╭──

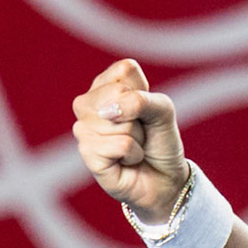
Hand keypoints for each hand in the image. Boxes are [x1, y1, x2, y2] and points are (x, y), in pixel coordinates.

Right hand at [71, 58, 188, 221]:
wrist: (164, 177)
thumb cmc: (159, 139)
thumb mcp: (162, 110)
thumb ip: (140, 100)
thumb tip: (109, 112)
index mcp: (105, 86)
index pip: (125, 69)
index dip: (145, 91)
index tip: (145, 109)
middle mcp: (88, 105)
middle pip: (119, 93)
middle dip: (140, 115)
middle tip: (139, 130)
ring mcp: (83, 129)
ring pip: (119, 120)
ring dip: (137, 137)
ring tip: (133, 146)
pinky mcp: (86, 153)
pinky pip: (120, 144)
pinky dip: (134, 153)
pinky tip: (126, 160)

╰──
╭──

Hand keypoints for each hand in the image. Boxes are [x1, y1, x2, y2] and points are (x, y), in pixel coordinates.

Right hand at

╰──

* PROBLEM STATEMENT
Taking the lines above, repeat exactly those from the line that contains "ring pip: (119, 120)" through the line that contains "pinky tip: (126, 160)", and both of those lines as well. Include nothing else.

* TASK RESULT
ring pip: (119, 120)
ring dip: (137, 137)
ring tip: (133, 146)
pinky mcp: (86, 153)
pinky pip: (120, 144)
pinky dip: (134, 153)
pinky tip: (126, 160)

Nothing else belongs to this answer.